When is the Right Time to Move all-in

You are playing in a no limit tournament. Unfortunately things are not going well.

Your chip stack is low, and in order to get back in the hunt, you must make an all-in move. But when is the right time to move all-in?

You can’t wait too long or your chip stack will get so low that any raise you make will be called. And you don’t want to move all-in too soon because you want to make sure you get a chance to see all of the cards on the board before making such a move.

The time to move all-in is when your chip stack is nine times or less the big blind. But, you want to make this all-in move as the first pre-flop raiser.

Why nine times the big blind instead of ten times the big blind? Well, if you have A-A and the flop is J-7-4, then you have a good chance of getting away with a small bet.

And if you make a ten times the big blind bet, most likely someone will have a hand with a higher kicker.


You have 8-8. The flop is 7-7-2. You raise to $1. The SB re-raises you to $2. You call. The rest of the table folds.

The next card, you have J-10. The flop is 10-8-2. The SB raises to $3, you call. And, the small blind bets the pot.

How is this a good opportunity to move all-in?

You need to raise the $9. If you have A-A, you are a 67% favorite. Of course you still have a chance of getting beat, but against those one-outers, you are doing pretty well.

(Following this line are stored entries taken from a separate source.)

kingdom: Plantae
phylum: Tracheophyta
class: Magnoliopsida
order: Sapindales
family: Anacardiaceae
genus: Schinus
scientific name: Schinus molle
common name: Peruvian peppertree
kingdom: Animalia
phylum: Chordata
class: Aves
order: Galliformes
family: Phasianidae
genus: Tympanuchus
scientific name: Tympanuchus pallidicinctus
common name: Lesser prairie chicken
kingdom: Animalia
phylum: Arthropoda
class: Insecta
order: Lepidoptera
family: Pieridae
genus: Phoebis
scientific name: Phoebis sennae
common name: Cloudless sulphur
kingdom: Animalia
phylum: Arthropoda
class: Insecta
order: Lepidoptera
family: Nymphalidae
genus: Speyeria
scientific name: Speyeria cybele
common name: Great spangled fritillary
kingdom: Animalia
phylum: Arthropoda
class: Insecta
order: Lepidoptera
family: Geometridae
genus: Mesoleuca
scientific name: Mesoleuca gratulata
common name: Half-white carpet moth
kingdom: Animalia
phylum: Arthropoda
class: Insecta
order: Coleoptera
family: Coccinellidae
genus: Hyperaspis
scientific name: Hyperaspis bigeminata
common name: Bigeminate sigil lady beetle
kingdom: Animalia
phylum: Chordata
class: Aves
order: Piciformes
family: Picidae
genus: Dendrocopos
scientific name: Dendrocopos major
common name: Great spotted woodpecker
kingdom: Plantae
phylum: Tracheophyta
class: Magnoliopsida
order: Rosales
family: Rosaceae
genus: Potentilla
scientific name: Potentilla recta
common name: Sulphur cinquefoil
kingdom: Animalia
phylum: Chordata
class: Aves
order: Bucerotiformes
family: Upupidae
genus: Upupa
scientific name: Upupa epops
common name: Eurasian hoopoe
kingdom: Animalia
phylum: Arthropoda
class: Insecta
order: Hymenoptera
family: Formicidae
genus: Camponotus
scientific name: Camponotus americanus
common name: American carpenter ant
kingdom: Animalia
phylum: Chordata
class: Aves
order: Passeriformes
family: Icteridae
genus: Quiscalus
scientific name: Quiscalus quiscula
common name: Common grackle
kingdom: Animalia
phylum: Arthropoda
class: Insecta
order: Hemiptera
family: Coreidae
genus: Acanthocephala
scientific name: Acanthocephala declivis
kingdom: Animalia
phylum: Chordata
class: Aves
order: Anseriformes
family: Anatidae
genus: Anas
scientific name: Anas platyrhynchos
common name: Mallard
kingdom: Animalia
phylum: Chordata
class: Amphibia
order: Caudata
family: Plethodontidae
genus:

And against those with no idea how to play you, you are doing even better.

What make this all-in raise different than a regular all-in?

– When you make this all-in move, the $9 is the only bet you have made so far. If you raise pre-flop and miss, the $9 is the only bet you have made so far.

– It is much more likely that you will flop a set or better. With the pre-flop raise, you knew that you were going to make this move at some point. You didn’t have to keep betting blind every time.

– You are looking to take the blinds from the small blind. As stated before, you only have $95 as the small blind. If you squeeze a $50 bet out of the small blind, you are eliminating 75% of your implied odds.

You get the idea. Playing with the right position can lead to some very favorable results. Playing against players who think the table is rigged is even better.

While you will not be able to learn what cards the other players have, the players who think the table is rigged will be able to tell you if you are playing real hands or not.

While you will not be able to teach people the probabilities of the cards coming out, you can teach them the probabilities of the cards coming out and your hand.

The thing you want to avoid is doing fancy bets. For example, raising with Ace King before the flop because everyone knows you have a big pair and no one really expects you to have one.

Those bets look like bluffing to the average player, and even if you have a big pair, you don’t want to be called the wrong way (accidentally, or on purpose).